Mustangs sweep (Photo)

The Mustangs in action against the Golden Hawks.

How sweep it is, the Western Mustangs are on to the second round of the OUA playoffs after back to back 3-2 victories over the Laurier Golden Hawks.

It was an attack on all fronts from the Mustangs as each of Trevor Warnaar, Ray Huether, Spenser Cobbold, Rylan Bechtel, Ethan Szypula and Kolten Olynek netted a goal. 

No marker was more impactful for the Mustangs than Cobbold’s game one overtime winner on Thursday night, though.

The winger missed two chances at the Golden Hawks vacated net in the third, icing the puck both times. The off-target shots allowed Laurier to tie the game at two, forcing an extra frame.

However, the fourth-year forward redeemed himself early in overtime by scoring an unconventional, no-look slap shot. The elated winger recounted the play after the game.

“I had a lane to the net and pretty much put my head down and heard the post and went in,” explained Cobbold. “So, yeah, pretty happy about that.”

More than just a game winner, the point blast was also a powerplay goal — something that has eluded the Mustangs all year. The powerplay tuck was a well-deserved reward for the unit. Both the first and second team squads had been working hard, moving the puck well all game. 

The success of the powerplay was a positive takeaway from the game for head coach Clarke Singer.

“I thought we did a lot of things that we wanted to do tonight,” said Singer of his powerplay unit that finished one for four on the night. “We just got to continue to make sure we get our shots through.”

While the powerplay was important for the Mustangs in this series, both games were dominated by the goaltenders.

On Thursday night, Western’s goaltender, Luke Peressini, stopped 23 of 25 shots; on Friday he turned aside 35 of 37. All told, the third-year player finished with an incredible .935 save percentage and 1.95 GAA in the series.

After Thursday night’s goaltending showcase, fourth-year forward Ray Huether explained that Peressini’s play usually dictates the game. 

“Obviously, he's our man,” said Huether. “You know, if he's usually not playing too good we kind of have a tough time. He's a hell of a goalie and hopefully he can keep 'er going.”

Although the goaltending was incredible all series, the Mustangs penalty kill was a cause for concern. After churning out a solid 86.7% penalty kill percentage during the regular season, Western allowed the Golden Hawks to score three goals on eight powerplay opportunities.

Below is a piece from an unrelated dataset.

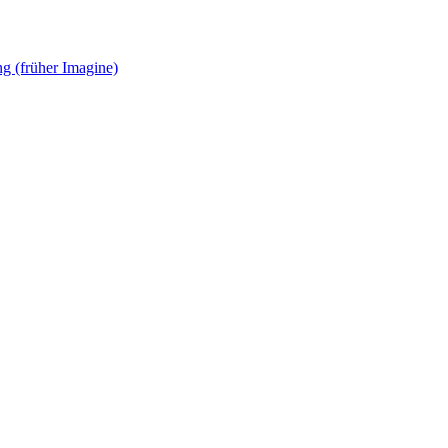
g (früher Imagine)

The Mustangs also had trouble with the Golden Hawks defensive scheme. By clogging up the neutral zone with a trap defense, Laurier cut off would-be Western break-ins. After Thursday’s game, Cobbold explained how the Mustangs could reverse the trend — by just going back to the basics.

“We could just simplify our game a bit more: get pucks deep, play more north-south instead of east-west,” explained Cobbold. “We're kind of getting in trouble with the turnovers at the blue line. But if we clean that up I like our chances.”

Even though the offensive break outs struggled, the Western attack was quite balanced. In fact, three separate lines scored a goal over the two games — and two lines scored two apiece.

The balanced attack will be important over the rest of the playoffs as the Mustangs will likely lose home ice advantage (and, as a result, last change) for the majority of their remaining games. However, by taking down a team that caused nightmares for them all season long, Western has shown the ability to battle.

The next series will begin after an extended break for the Mustangs, and, unless the Ryerson Rams implode and lose to the University of Toronto Varsity Blues, Western will likely face the Brock Badgers.

The Badgers lost in the Queen’s Cup championship game last year to McGill and would represent a tough challenge for the Mustangs.